Content starts
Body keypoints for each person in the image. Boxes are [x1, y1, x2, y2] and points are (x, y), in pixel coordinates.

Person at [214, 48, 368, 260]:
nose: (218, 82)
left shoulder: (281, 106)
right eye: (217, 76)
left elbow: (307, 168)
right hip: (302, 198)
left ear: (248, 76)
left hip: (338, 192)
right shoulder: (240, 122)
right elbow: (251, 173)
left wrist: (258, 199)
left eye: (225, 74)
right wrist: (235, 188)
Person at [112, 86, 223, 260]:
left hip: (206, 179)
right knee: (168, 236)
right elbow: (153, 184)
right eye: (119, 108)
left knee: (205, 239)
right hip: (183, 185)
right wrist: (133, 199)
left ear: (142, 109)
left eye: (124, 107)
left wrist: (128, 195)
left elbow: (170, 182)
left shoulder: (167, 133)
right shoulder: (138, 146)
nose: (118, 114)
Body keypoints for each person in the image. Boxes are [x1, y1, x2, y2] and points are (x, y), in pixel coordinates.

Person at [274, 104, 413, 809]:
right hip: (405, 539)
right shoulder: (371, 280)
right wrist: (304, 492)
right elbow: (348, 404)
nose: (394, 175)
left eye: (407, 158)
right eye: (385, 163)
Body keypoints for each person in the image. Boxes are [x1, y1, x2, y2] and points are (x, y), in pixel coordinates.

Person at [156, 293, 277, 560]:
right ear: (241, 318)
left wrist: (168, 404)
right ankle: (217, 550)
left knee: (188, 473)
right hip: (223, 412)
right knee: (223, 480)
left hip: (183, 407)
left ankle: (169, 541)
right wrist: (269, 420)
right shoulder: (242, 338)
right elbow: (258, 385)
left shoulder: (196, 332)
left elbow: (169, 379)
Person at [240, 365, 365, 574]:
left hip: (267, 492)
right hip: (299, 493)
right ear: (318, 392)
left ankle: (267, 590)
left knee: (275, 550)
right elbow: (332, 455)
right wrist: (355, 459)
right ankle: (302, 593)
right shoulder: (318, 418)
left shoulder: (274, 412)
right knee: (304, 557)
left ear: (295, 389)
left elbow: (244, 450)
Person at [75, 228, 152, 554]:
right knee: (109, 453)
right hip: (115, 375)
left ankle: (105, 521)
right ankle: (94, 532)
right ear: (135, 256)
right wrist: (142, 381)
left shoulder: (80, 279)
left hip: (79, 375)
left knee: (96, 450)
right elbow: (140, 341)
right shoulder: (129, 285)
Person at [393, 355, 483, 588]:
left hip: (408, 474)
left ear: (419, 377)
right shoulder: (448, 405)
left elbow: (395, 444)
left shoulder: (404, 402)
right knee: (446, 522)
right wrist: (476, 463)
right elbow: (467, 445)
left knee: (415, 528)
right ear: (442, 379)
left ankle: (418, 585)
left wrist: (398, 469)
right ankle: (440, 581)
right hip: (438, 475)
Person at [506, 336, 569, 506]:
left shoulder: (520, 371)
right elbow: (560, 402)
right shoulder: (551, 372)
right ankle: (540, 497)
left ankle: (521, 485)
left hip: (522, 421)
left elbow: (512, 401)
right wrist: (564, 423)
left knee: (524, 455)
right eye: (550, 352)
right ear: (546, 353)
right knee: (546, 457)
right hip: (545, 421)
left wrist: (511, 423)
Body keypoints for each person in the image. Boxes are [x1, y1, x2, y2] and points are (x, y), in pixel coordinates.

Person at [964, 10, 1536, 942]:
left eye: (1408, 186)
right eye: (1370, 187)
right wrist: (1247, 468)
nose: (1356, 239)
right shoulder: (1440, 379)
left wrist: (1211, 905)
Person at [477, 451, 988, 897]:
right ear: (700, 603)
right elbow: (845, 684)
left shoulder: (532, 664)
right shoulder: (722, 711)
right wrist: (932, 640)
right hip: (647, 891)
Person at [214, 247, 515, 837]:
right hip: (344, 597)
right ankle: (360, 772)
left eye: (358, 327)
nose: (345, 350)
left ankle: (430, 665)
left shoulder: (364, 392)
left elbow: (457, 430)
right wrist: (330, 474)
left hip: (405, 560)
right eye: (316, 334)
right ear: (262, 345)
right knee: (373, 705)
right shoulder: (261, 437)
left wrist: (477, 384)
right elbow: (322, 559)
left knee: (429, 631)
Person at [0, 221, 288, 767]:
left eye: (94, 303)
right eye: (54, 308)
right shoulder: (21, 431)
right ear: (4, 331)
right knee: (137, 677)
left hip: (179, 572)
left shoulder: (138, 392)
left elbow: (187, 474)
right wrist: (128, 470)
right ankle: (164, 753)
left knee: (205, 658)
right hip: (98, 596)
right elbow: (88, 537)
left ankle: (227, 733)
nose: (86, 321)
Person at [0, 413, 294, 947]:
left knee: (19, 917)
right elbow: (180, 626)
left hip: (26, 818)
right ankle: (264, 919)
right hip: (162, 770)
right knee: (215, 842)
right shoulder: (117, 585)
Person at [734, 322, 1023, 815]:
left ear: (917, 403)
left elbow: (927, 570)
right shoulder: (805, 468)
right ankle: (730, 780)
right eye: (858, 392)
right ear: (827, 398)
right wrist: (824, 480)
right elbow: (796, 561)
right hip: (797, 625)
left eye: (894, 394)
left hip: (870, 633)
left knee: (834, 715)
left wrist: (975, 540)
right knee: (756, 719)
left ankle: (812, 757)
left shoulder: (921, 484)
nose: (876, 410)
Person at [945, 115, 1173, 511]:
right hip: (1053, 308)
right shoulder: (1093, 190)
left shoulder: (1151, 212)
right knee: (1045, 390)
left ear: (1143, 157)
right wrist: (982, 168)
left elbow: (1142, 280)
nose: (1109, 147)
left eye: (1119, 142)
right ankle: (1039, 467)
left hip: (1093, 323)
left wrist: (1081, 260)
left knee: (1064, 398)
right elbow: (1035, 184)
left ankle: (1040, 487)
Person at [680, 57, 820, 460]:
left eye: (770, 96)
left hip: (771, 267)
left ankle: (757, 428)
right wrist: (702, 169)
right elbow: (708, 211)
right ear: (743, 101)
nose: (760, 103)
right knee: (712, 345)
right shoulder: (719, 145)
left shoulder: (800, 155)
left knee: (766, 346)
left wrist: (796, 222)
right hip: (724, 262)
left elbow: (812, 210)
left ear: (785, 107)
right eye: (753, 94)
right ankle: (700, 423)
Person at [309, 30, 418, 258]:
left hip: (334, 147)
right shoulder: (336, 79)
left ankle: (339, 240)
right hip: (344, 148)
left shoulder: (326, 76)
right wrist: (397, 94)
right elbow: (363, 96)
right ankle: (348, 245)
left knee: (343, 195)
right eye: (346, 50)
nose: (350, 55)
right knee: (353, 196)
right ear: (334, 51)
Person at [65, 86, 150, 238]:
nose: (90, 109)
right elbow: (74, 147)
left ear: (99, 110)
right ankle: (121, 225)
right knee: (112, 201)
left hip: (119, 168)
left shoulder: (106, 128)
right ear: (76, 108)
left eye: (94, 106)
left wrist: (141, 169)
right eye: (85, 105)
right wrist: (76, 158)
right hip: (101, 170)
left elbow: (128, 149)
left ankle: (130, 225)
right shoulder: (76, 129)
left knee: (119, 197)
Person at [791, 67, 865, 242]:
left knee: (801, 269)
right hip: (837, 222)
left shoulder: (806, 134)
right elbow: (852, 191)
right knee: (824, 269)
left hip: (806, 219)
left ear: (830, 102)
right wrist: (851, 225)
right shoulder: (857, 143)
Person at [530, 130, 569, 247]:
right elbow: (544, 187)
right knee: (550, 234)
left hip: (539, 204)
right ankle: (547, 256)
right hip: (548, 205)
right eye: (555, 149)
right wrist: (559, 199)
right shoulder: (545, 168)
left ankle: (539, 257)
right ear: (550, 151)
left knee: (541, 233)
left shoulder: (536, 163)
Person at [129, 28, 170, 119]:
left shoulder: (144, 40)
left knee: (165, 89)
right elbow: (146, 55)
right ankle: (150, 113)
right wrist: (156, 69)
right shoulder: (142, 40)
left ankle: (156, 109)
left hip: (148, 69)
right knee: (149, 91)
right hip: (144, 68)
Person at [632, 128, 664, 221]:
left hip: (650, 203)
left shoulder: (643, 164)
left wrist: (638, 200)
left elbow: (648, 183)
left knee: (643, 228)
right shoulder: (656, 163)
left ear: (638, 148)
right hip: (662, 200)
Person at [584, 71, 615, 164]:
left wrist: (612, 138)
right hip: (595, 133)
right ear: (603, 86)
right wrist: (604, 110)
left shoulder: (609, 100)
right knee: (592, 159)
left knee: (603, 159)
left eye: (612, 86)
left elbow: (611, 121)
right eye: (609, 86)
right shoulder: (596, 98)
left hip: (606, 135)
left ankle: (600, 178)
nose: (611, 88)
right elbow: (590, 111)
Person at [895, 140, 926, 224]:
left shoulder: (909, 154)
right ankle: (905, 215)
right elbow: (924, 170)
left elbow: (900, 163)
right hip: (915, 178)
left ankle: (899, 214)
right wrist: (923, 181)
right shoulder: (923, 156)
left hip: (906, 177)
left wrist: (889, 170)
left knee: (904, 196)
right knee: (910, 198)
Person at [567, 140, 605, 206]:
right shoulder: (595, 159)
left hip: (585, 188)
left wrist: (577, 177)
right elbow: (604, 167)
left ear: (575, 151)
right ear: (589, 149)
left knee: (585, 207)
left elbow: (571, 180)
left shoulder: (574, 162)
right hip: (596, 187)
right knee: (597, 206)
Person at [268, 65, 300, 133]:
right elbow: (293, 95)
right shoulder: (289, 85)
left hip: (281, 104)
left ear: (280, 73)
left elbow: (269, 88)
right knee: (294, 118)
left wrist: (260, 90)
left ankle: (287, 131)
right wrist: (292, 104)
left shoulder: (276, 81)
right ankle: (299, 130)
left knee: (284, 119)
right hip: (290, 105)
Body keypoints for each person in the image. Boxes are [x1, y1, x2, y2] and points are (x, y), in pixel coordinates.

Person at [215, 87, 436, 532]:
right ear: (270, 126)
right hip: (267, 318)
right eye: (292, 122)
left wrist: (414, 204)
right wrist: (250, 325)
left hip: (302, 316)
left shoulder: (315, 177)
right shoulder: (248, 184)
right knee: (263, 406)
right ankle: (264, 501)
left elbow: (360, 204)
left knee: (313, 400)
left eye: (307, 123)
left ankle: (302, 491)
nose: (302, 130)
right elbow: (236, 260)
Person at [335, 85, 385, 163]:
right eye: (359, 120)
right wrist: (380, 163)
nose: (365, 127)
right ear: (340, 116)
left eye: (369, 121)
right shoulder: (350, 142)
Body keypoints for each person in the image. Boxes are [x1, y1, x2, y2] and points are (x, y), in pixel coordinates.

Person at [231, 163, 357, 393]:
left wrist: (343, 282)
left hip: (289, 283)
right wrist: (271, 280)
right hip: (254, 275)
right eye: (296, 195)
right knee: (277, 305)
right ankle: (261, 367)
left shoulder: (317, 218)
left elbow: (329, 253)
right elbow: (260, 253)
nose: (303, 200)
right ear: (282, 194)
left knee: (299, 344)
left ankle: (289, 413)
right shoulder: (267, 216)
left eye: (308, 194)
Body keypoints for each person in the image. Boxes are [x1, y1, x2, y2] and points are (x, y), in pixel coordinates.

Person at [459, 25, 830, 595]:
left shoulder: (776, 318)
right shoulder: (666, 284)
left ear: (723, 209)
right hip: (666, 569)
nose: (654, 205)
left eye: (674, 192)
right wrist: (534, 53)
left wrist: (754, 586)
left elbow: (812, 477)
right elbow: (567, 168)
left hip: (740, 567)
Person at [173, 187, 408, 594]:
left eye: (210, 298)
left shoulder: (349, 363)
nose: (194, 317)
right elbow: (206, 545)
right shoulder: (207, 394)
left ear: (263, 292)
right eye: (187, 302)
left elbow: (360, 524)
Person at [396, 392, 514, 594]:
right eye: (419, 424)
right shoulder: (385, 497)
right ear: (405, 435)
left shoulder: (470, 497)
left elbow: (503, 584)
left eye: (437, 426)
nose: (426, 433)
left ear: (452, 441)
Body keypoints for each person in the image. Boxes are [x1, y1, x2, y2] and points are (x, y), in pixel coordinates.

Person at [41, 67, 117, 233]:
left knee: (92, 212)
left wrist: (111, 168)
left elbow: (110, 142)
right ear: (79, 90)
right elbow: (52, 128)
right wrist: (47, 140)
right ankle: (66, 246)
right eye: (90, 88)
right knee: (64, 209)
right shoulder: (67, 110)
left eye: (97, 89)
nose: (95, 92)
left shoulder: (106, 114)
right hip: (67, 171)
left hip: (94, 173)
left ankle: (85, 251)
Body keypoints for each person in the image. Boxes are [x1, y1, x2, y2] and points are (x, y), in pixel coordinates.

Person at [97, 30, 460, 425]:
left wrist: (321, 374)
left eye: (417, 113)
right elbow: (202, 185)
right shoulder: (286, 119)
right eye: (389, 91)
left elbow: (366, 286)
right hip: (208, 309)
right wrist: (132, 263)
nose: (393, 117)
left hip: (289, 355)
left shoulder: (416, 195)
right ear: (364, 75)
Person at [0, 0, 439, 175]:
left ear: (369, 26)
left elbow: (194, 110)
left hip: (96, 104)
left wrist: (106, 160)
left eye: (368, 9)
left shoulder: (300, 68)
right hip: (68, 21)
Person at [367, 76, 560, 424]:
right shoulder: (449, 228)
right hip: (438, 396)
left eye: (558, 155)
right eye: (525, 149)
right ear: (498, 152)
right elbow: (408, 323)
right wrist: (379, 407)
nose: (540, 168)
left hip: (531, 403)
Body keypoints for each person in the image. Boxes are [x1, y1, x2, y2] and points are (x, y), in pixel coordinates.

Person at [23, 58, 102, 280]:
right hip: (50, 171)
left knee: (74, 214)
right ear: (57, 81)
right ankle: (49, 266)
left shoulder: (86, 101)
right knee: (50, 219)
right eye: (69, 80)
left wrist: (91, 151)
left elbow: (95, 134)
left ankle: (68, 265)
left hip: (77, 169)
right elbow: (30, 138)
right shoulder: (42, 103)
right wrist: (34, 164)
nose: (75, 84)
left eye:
Content ends
Among the entries above, copy exactly only the lines starting with the one containing "right ear: (589, 149)" and going through the one containing "right eye: (292, 122)", both ends included.

right ear: (589, 149)
left knee: (585, 207)
left elbow: (571, 180)
left shoulder: (574, 162)
right hip: (596, 187)
right knee: (597, 206)
Person at [268, 65, 300, 133]:
right elbow: (293, 95)
right shoulder: (289, 85)
left hip: (281, 104)
left ear: (280, 73)
left elbow: (269, 88)
right knee: (294, 118)
left wrist: (260, 90)
left ankle: (287, 131)
right wrist: (292, 104)
left shoulder: (276, 81)
right ankle: (299, 130)
left knee: (284, 119)
right hip: (290, 105)
Body keypoints for each person in the image. Boxes are [x1, y1, x2, y2] and points are (x, y), in pixel coordinates.

Person at [215, 87, 436, 532]:
right ear: (270, 126)
right hip: (267, 318)
right eye: (292, 122)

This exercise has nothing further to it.